A torcedora, o tricô e as bananas



Marcus Vinicius Batista


Passei oito anos tentando ser jogador de futebol. Uma contusão e uma cirurgia me fizeram perceber que a insistência pode apagar a capacidade de autoavaliação.

Desses oito anos, vivi seis deles em quadras de futebol de salão. Era o caminho natural para quem sonhava com o futebol de campo. Quando o ritual de passagem acontecia, era normal que o moleque - fominha de bola - jogasse as duas modalidades. Como diria minha avó, atirava-se em dois coelhos. Vai que acertava um deles.

A avó Hermelinda me acompanhou por seis anos em ginásios espalhados pela Baixada Santista, São Paulo e uma vez no Rio de Janeiro. Hermelinda tinha nome difícil, como minha avó, Norvina, que morava em Minas e não pôde acompanhar este goleiro que escreve crônicas.

Hermelinda era avó, na verdade, do Paulo Coelho, não o escritor, mas o administrador de empresas que foi o melhor com que joguei - contra e a favor - na minha cidade. Um amigo de 30 anos.

Comecei a jogar contra o Paulo - e contra a torcida da Hermelinda - aos 10 anos. Ela virou a casaca - os dois mudaram de time, o neto e o amigo - aos 13. Ela estava sempre lá, na arquibancada. Sentava-se entre os torcedores, sem olhar qual a camisa, sem verificar se era o time da casa ou o adversário.
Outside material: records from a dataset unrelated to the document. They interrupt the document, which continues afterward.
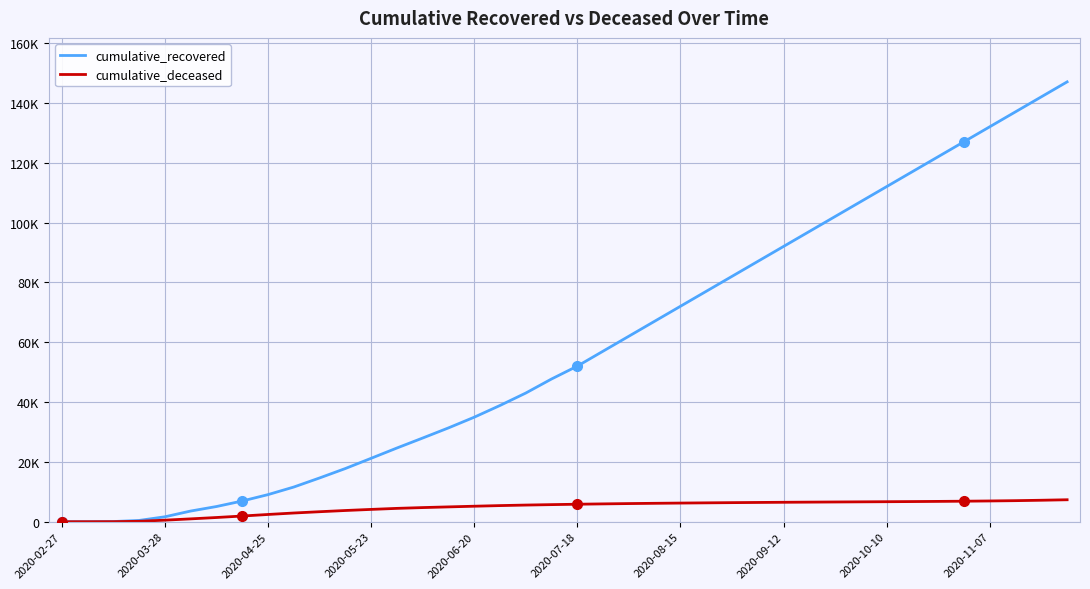

Rank the series by their average value, from lowest to highest.

cumulative_deceased, cumulative_recovered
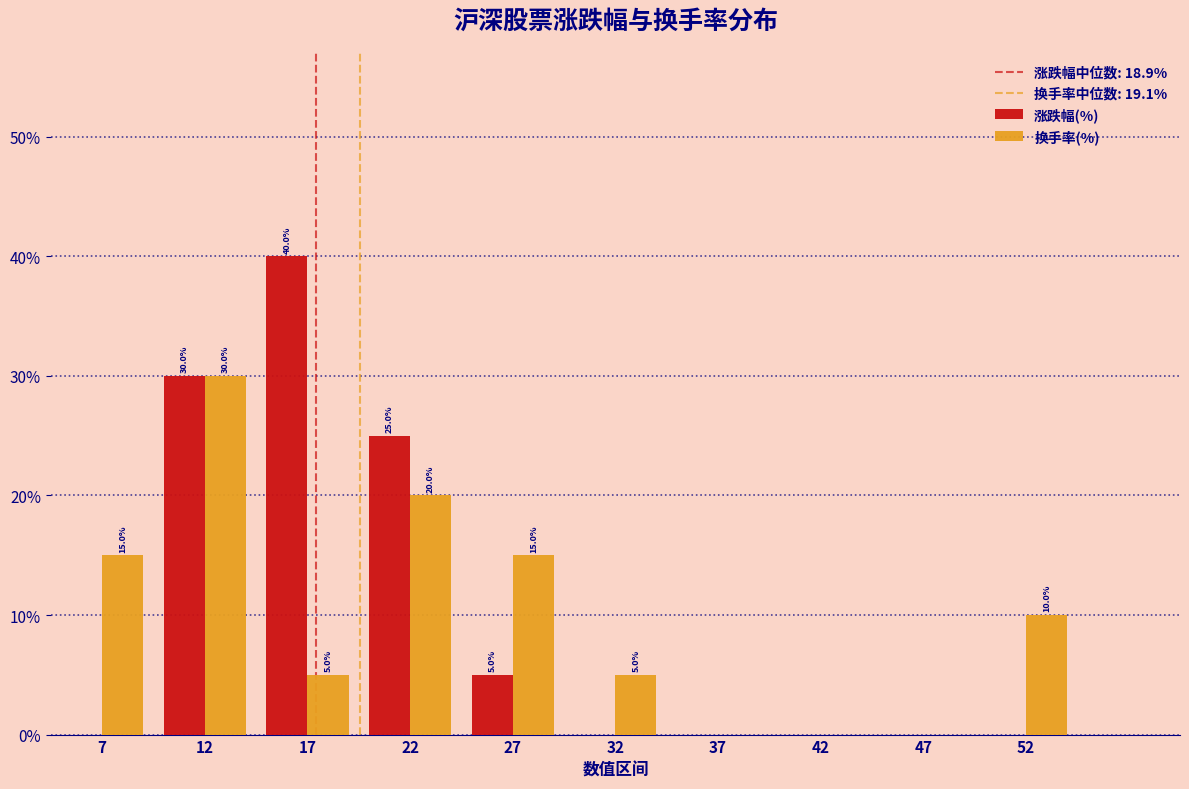

In the 换手率(%) series, which range on the x-axis has the tallest bar?

10 to 15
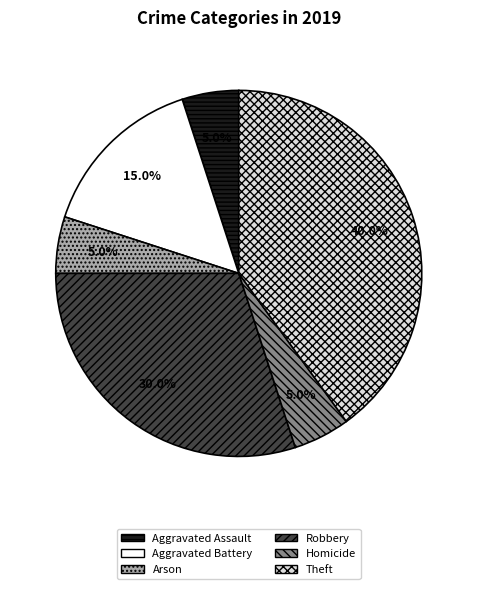

Count the number of slices in the pie.

6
Colocava a bolsa ao lado e esperava.

Dona Hermelinda não pulava. Não esbravejava. Não xingava. Não criava confusão com juiz. Ela apenas observava e, de vez em quando, falava baixo com quem a acompanhava, a filha ou o genro. Se a memória não pregou peça, ela sacava duas agulhas de tricô e mantinha o próprio ritmo de driblar o tecido, independentemente do ritmo do jogo ali embaixo.

Dona Hermelinda era incansável. Pequena, pouco mais de um metro e meio, e magra, ela dava a impressão de estar a ponto de quebrar. As mãos, calejadas e fortes do trabalho duro, desmentiam a impressão de quem quase desaparecia na arquibancada lotada, mas que preenchia a casa principal da chácara de Ribeirão Pires, durante as festas, os churrascos, as peladas de final de semana e férias escolares.
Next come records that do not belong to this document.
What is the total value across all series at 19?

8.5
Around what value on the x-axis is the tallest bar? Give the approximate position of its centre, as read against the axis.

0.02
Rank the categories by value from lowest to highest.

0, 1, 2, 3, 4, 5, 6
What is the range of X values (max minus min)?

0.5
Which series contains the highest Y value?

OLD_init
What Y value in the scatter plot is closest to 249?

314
Ela era teimosa. Não parava até que o último convidado fechasse o portão da chácara. Não deixava o ginásio até que a molecada saísse dos vestiários. Na derrota, no empate ou na vitória, vinha uma palavra breve de consolo, um elogio que diminuía a dor de uma partida mal jogada, de uma falha individual, daquelas que sacodem o placar.

No final de nossa carreira no futsal, lá pelo começo da década de 90, Dona Hermelinda andava com lentidão, mas sempre chegava no destino traçado. As costas arqueavam, mas jamais abaixava a cabeça para marmanjo com o dobro do tamanho. A próxima tarefa. A próxima coisa a fazer. Nunca se sentava, exceto na arquibancada de um ginásio qualquer.

Lembrei-me dela na semana passada. Beth, minha esposa, me avisou que as bananas estavam na geladeira e poderiam passar do ponto. Apanhei duas delas, descasquei e piquei em um prato. Joguei por cima o resto de achocolatado, amassei e misturei.

Percebi que o método vinha lá dos anos 80, da Dona Hermelinda. Ela repetia o ritual todas as manhãs, para o neto. Quando o visitava, recebia o mesmo presente. Uma refeição pré-treino que se transformou em café da manhã pré-trabalho.

Dona Hermelinda parou muito tempo depois que eu e Paulo Coelho paramos de jogar. Viramos quarentões peladeiros, enquanto ela nos assiste em outro endereço. Sentou-se em alguma arquibancada, olhou para a quadra, hoje de grama sintética, desejou um jogo limpo, apanhou as agulhas e começou sua própria partida.

Obs.: Texto publicado no blog da Editora Global, em 19 de outubro de 2016.